Fortunately, the error is pretty self-explanatory. If we want to work with pandas, we always need to first import the pandas library. By convention we give it the alias pd
. So let’s add that to our prompt, and see what happens. Note that Copilot may generate code one line at a time, so you may have to accept the suggestion for the first line of code before it generates the next line of code.
# import the pandas library as pd and then read the gapminder data file for Europe
import pandas as pd
gapminder_europe = pd.read_csv('gapminder_gdp_europe.csv', index_col='country')
---------------------------------------------------------------------------
FileNotFoundError Traceback (most recent call last)
Cell In[2], line 3
1 # import the pandas library as pd and then read the gapminder data file for Europe
2 import pandas as pd
----> 3 gapminder_europe = pd.read_csv('gapminder_gdp_europe.csv', index_col='country')
File ~/miniforge3/envs/neural_data_science/lib/python3.12/site-packages/pandas/io/parsers/readers.py:1026, in read_csv(filepath_or_buffer, sep, delimiter, header, names, index_col, usecols, dtype, engine, converters, true_values, false_values, skipinitialspace, skiprows, skipfooter, nrows, na_values, keep_default_na, na_filter, verbose, skip_blank_lines, parse_dates, infer_datetime_format, keep_date_col, date_parser, date_format, dayfirst, cache_dates, iterator, chunksize, compression, thousands, decimal, lineterminator, quotechar, quoting, doublequote, escapechar, comment, encoding, encoding_errors, dialect, on_bad_lines, delim_whitespace, low_memory, memory_map, float_precision, storage_options, dtype_backend)
1013 kwds_defaults = _refine_defaults_read(
1014 dialect,
1015 delimiter,
(...)
1022 dtype_backend=dtype_backend,
1023 )
1024 kwds.update(kwds_defaults)
-> 1026 return _read(filepath_or_buffer, kwds)
File ~/miniforge3/envs/neural_data_science/lib/python3.12/site-packages/pandas/io/parsers/readers.py:620, in _read(filepath_or_buffer, kwds)

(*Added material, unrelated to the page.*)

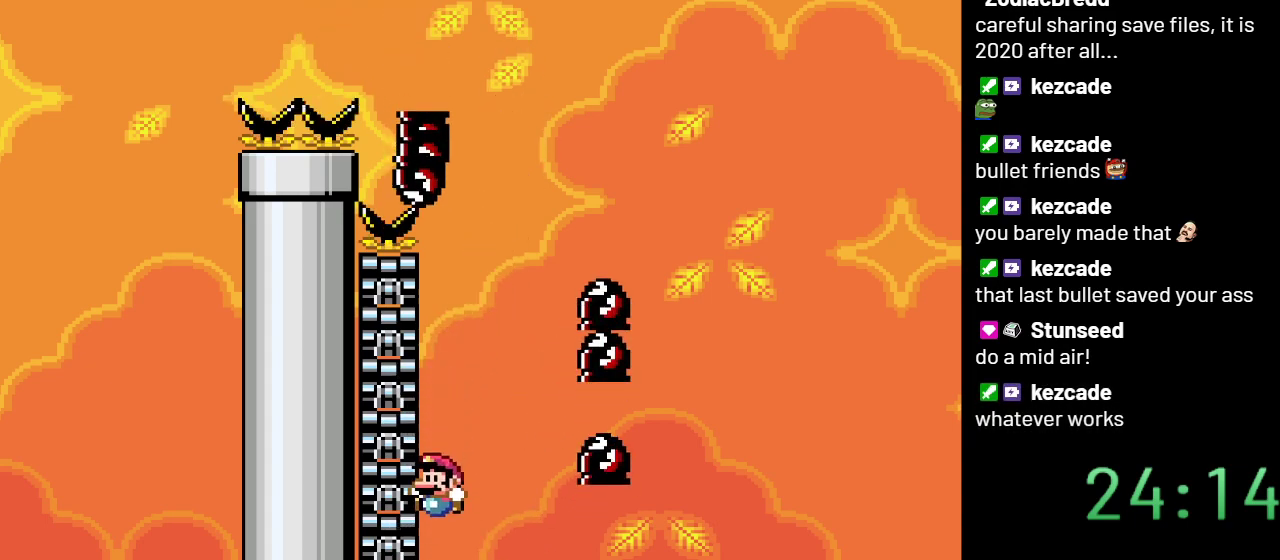
{"buttons": ["Y", "DPAD_RIGHT"], "events": [[133, "DPAD_RIGHT", "down"]]}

617 _validate_names(kwds.get("names", None))
619 # Create the parser.
--> 620 parser = TextFileReader(filepath_or_buffer, **kwds)
622 if chunksize or iterator:
623 return parser
File ~/miniforge3/envs/neural_data_science/lib/python3.12/site-packages/pandas/io/parsers/readers.py:1620, in TextFileReader.__init__(self, f, engine, **kwds)
1617 self.options["has_index_names"] = kwds["has_index_names"]
1619 self.handles: IOHandles | None = None
-> 1620 self._engine = self._make_engine(f, self.engine)
File ~/miniforge3/envs/neural_data_science/lib/python3.12/site-packages/pandas/io/parsers/readers.py:1880, in TextFileReader._make_engine(self, f, engine)
1878 if "b" not in mode:
1879 mode += "b"
-> 1880 self.handles = get_handle(
1881 f,
1882 mode,
1883 encoding=self.options.get("encoding", None),
1884 compression=self.options.get("compression", None),
1885 memory_map=self.options.get("memory_map", False),
1886 is_text=is_text,
1887 errors=self.options.get("encoding_errors", "strict"),
1888 storage_options=self.options.get("storage_options", None),
1889 )
1890 assert self.handles is not None
1891 f = self.handles.handle
File ~/miniforge3/envs/neural_data_science/lib/python3.12/site-packages/pandas/io/common.py:873, in get_handle(path_or_buf, mode, encoding, compression, memory_map, is_text, errors, storage_options)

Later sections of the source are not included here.